Richtlinie 2.2 - Symbolfoto
Kann eine Illustration, insbesondere eine Fotografie, beim flüchtigen Lesen als dokumentarische Abbildung aufgefasst werden, obwohl es sich um ein Symbolfoto handelt, so ist eine entsprechende Klarstellung geboten. [...]
Die ABENDZEITUNG (Nürnberg) wurde gerügt wegen der Veröffentlichung eines Fotos eines Angeklagten in einem Mordprozess. Durch dieses Bild sowie den Vornamen und den abgekürzten Nachnamen war der Mann eindeutig identifizierbar, so dass sein Persönlichkeitsrecht nach Ziffer 8 des Kodex verletzt wurde. Ziffer 8 lautet:
Die Presse achtet das Privatleben und die Intimsphäre des Menschen. Berührt jedoch das private Verhalten öffentliche Interessen, so kann es im Einzelfall in der Presse erörtert werden. Dabei ist zu prüfen, ob durch eine Veröffentlichung Persönlichkeitsrechte Unbeteiligter verletzt werden. [...]
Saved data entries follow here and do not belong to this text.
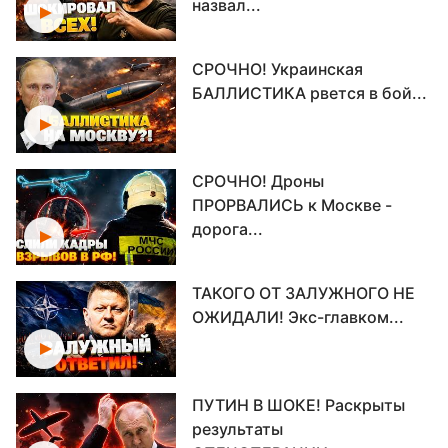
назвал...
СРОЧНО! Украинская
БАЛЛИСТИКА рвется в бой...
СРОЧНО! Дроны
ПРОРВАЛИСЬ к Москве -
дорога...
ТАКОГО ОТ ЗАЛУЖНОГО НЕ
ОЖИДАЛИ! Экс-главком...
ПУТИН В ШОКЕ! Раскрыты
результаты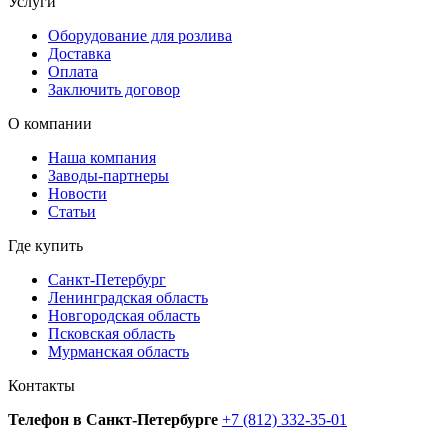
Услуги
Оборудование для розлива
Доставка
Оплата
Заключить договор
О компании
Наша компания
Заводы-партнеры
Новости
Статьи
Где купить
Санкт-Петербург
Ленинградская область
Новгородская область
Псковская область
Мурманская область
Контакты
Телефон в Санкт-Петербурге
+7 (812) 332-35-01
Wegen eines Verstoßes gegen das Gebot der klaren Trennung von Redaktion und Werbung erhielt die OSTSEE-ZEITUNG eine Rüge. Sie hatte über das Angebot eines Fertighausbauers berichtet, das interessierten Kunden ermöglichen soll, für 45 Euro eine Nacht in einem Musterhaus zu verbringen. In dem Artikel wurden die Unternehmensleistungen ausführlich dargestellt sowie eine Telefonnummer veröffentlicht, unter der mehr Informationen zu erhalten waren. Diese Darstellung ging nach Meinung der Beschwerdekammer deutlich über ein öffentliches Interesse hinaus und stellt Schleichwerbung nach Richtlinie 7.2 des Kodex dar.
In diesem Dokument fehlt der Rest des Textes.